* _УСЛОВИЕ ЗАДАНИЯ_
Ответьте по тексту о Дикинсон:
1. Во сколько лет она запечатлена на единственном сохранившемся дагерротипе?
2. С кем она общалась в годы затворничества?
3. Когда появились аутентичные публикации ее стихов?

━━━ ТЕКСТ ДЛЯ ЧТЕНИЯ

Что о ней известно? Очень мало, если говорить о ее биографии, и сегодня достаточно много, если говорить о ее стихах и письмах. Сохранился единственный дагерротип в 17-летнем возрасте, где ей можно дать и 25, и 30.
Провинциальное детство, религиозное воспитание в семье пуритан, учеба в средней школе, знакомство с англо-саксонской литературой и затем год в женской семинарии, которую по неизвестным причинам она оставила в 18 лет. Болезнь, загадочная любовь и ее крушение; серьезным ударом было и непонимание ее поэзии одним из близких людей. Единственная поездка за пределы штата – в Вашингтон и Филадельфию, и, наконец, затворничество, когда она не выходила за пределы своего участка, общаясь только со своей сестрой Лавинией и ее мужем. Последние 10–15 лет она почти не покидала свой дом и все реже – свою комнату. Она носила только белые платья – естественно, ее называли «затворница в белом», – она боялась людей и никого и никогда не пускала в свою комнату, даже врача. Дикинсон пекла имбирные хлебцы и спускала их на ниточке детям из окна. Малейшее соприкосновение с миром травмировало ее. У нее были немногочисленные друзья, но многих из них она никогда не видела, это была эпистолярная дружба. Была еще одна странная платоническая любовь, но тоже только в письмах. Несколько опубликованных стихотворений при жизни («Мысль о публикации мне так же чужда, как рыбе небосвод») и около 1800 стихов, написанных совсем не так, как тогда было принято, которые после смерти обнаружила ее сестра:
Поэтому первое посмертное издание было сильно отредактировано, а аутентичные публикации появились лишь в середине XX века.

━━━━━━
━━━ ИСХОДНЫЕ ДАННЫЕ

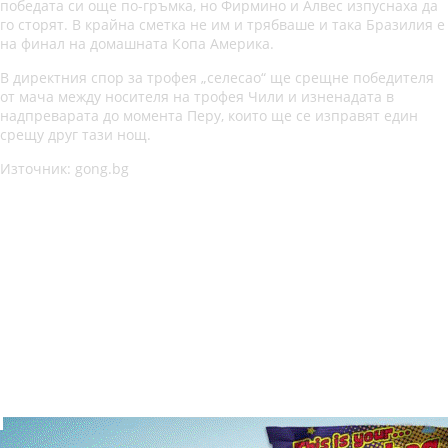
победата си още по-гръмка, но Фирмино и Алвес изпуснаха да
го сторят. В крайна сметка не им и трябваше и така Бразилия е
на финал на домашната Копа Америка.
В директния спор за трофея „селесао“ ще срещне победителя
от мача между носителя на трофея Чили и изненадата в
надпреварата до момента Перу, които ще се изправят един
срещу друг тази нощ.
Източник: gong.bg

━━━━━━

* _ГОТОВОЕ РЕШЕНИЕ_
1. В 17 лет.
2. Только со своей сестрой Лавинией и ее мужем.
3. Лишь в середине XX века.